§ **Task objective**
In the material below, reproduce every line from the one containing "Esta página se" down to the one containing "Ver qué son", including both of those lines.

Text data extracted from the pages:
* * * * * * * * *

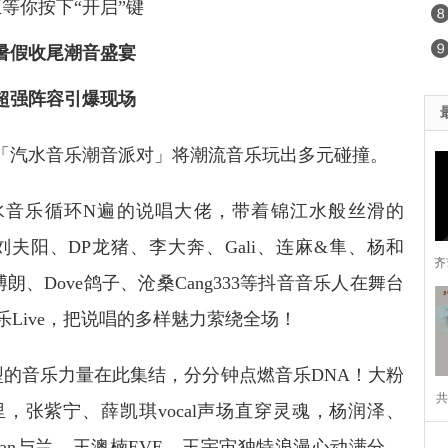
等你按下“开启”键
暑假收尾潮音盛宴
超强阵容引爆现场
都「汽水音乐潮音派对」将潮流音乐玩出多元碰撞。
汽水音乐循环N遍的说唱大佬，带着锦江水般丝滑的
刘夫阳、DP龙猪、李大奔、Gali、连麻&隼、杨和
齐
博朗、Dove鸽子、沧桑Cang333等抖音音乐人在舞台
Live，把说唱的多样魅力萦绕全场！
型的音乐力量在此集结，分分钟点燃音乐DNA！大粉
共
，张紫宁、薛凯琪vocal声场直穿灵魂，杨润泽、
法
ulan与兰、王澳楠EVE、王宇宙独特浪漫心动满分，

* * * * * * * * *

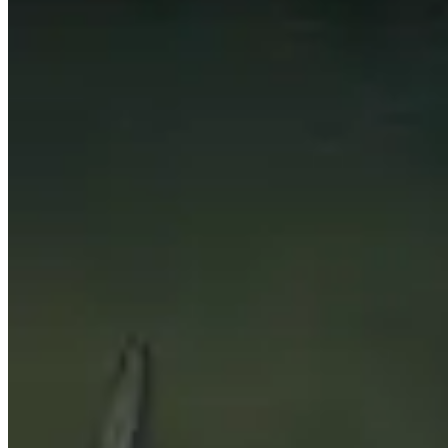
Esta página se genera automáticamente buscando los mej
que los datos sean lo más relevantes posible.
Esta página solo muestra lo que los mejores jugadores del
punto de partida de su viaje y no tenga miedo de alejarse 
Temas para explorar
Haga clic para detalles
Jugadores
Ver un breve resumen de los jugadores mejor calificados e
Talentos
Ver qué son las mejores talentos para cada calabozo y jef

* * * * * * * * *

§ **Task result**
Esta página se genera automáticamente buscando los mej
que los datos sean lo más relevantes posible.
Esta página solo muestra lo que los mejores jugadores del
punto de partida de su viaje y no tenga miedo de alejarse 
Temas para explorar
Haga clic para detalles
Jugadores
Ver un breve resumen de los jugadores mejor calificados e
Talentos
Ver qué son las mejores talentos para cada calabozo y jef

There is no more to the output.